Если внимательно присмотреться к чиновничьей деятельности Мельникова, то нельзя не заметить в ней какой-то наивности, чего-то такого, что можно было бы назвать административным донкихотством. Он действовал не как исполнитель, которому приказали, а с каким-то особым рвением, инициативно. Однако этим своим необыкновенным усердием он достигал результатов на первый взгляд весьма неожиданных: лишь очень немногие из высших начальников одобрительно относились к его служебным подвигам; большая же часть его сослуживцев — и губернских и министерских — относилась к нему с нескрываемой враждебностью; при выполнении любого порученного ему дела он всегда чувствовал какое-то глухое и непреодолимое противодействие. На первых порах ему казалось, что оно зависит или от злонамеренной непорядочности, или от неосведомленности и равнодушия отдельных чиновников. «Есть у нас люди, — писал он в одном из своих писем, — …люди деловитые, люди, обрекшие себя на вечное вращение формальностями канцелярскими, люди, которых цель состоит в том, чтобы дело шло формально — хорошо и не могло бы иметь дурных последствий, а будет ли оно иметь последствия хорошие — это не наше дело. — Этим-то людям я и не по нутру». [9]

Note9

Сборник, Т. IX, стр. 22.

Он доказывал, жаловался, протестовал, апеллируя к законности и высшим интересам государства — интересам, которые, по тогдашнему его искреннему убеждению, совпадали с интересами народа и которые — это особенно важно для понимания общественно-политической позиции Мельникова тех лет — должно и может охранять царское правительство.

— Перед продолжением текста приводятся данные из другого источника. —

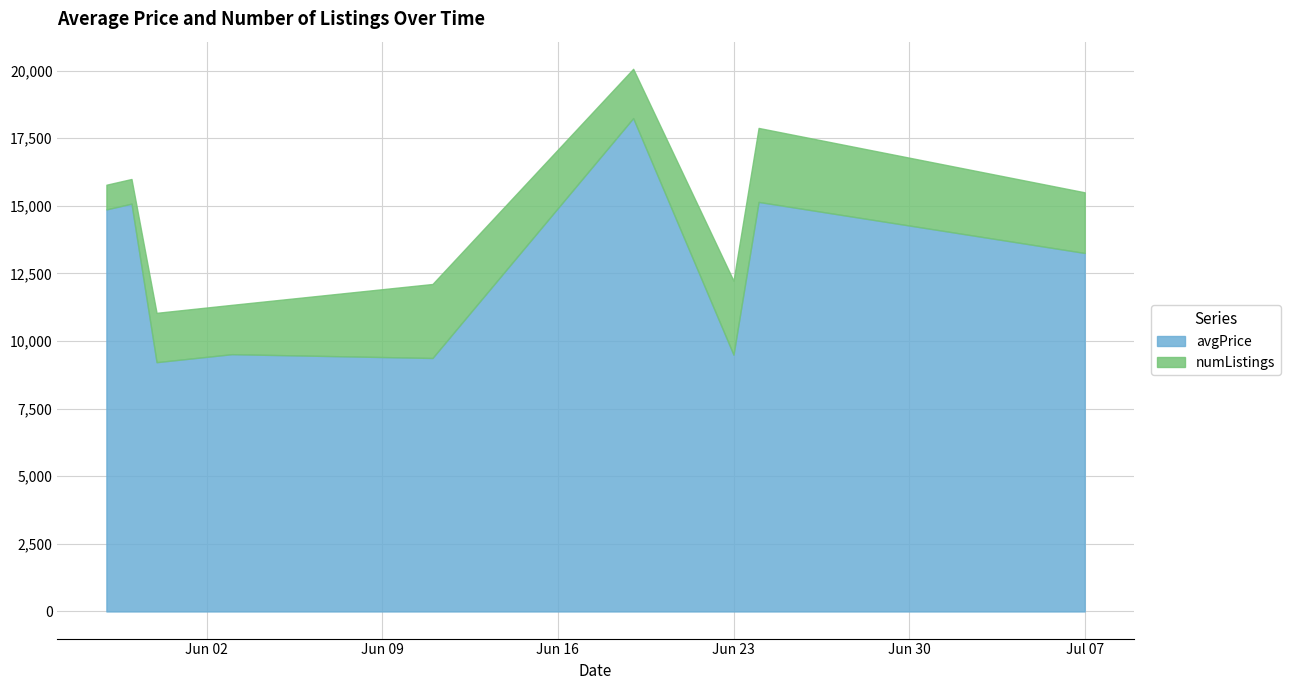

True or false: numListings and avgPrice cross at least once.

False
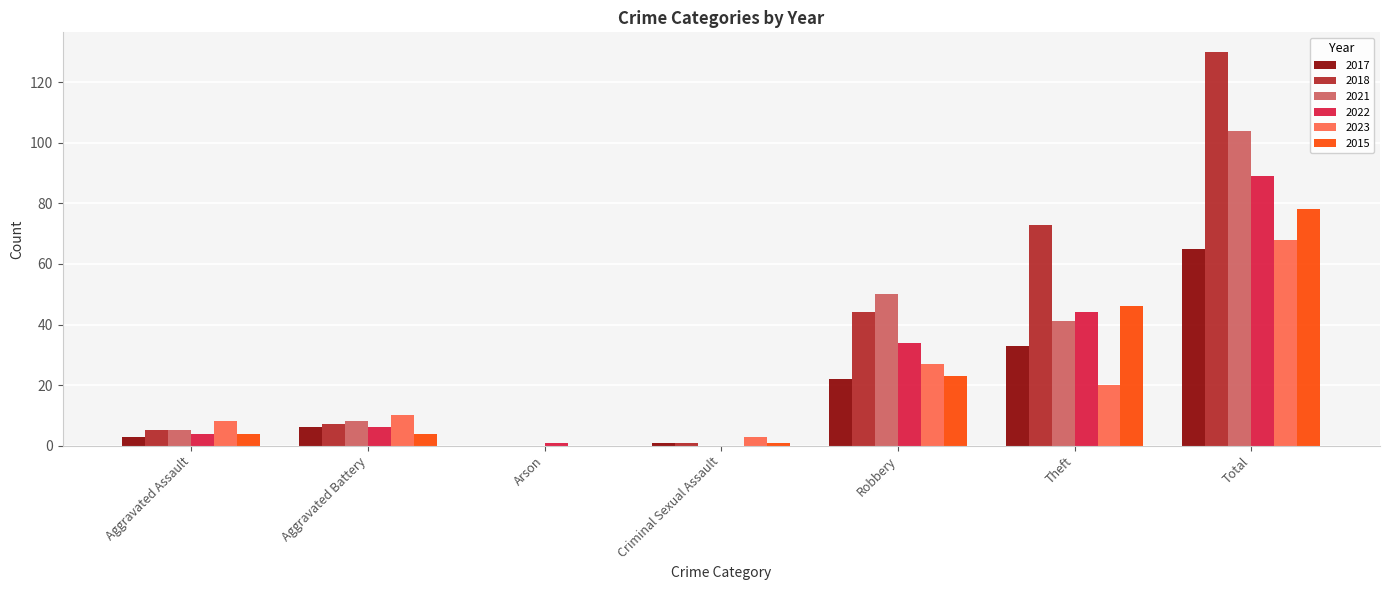

True or false: 2021 has a value of 104 at Total.

True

Нетрудно заметить, что это убеждение было по самой своей коренной сущности реакционно. Однако сам Мельников, действуя в соответствии с этим убеждением, вовсе не считал себя отступником от прогрессивных идей своего времени. Напротив, он искренне верил, что путь государственной службы был едва ли не единственным для каждого передового человека, желавшего принести родине хоть малую, может быть, но зато реальную пользу. И в этой уверенности он был не одинок.

5

Для многих людей тридцатых — сороковых годов XIX столетия — людей, сочувствовавших народу и страстно желавших блага своей стране, — поражение декабристов означало полную невозможность открытой борьбы против самодержавного правительства. Силы немногочисленных революционеров были слишком ограниченны. А народ, думали эти люди, был слишком темен и несознателен, чтобы самостоятельно подняться на борьбу за свое освобождение или поддержать революционный почин своих доброжелателей из высших слоев общества. Отсюда настойчивые поиски иных, постепенных, но действенных способов облегчения участи народа. И наиболее верным считался путь просвещения — в самом широком понимании этого слова: просвещение помещиков, в результате чего они научились бы уважать человеческое достоинство крепостных крестьян; просвещение чиновников, чтобы они охраняли права граждан и строго соблюдали хотя бы те законы, которые тогда существовали, и, наконец, просвещение народа, чтобы он постепенно освобождался от темных предрассудков и суеверий и научился различать свои подлинные интересы.

Распространению просветительских иллюзий в те годы способствовало и еще одно весьма своеобразное обстоятельство. Трудно представить себе более закоренелого ненавистника культуры и просвещения, чем Николай I. Но и он вместе со своими приспешниками понимал, что одними запретами, преследованиями и расправами освободительные устремления передовых людей остановить нельзя. Чтобы сдерживать вольнолюбивые порывы и погасить революционную энергию, нужны были, как сказал один николаевский вельможа, «умственные плотины». С этой целью казенная идеология решила присвоить себе популярные идеи просвещения. Николай I был провозглашен убежденным просветителем, поклонником законности, тайным противником крепостного права. Всеми средствами распространялась легенда о том, будто правительство во главе с царем желает стране и народу всяческого добра, а невежественные, бесчестные чиновники и некоторые злонамеренные помещики мешают осуществлению благодетельных начинаний.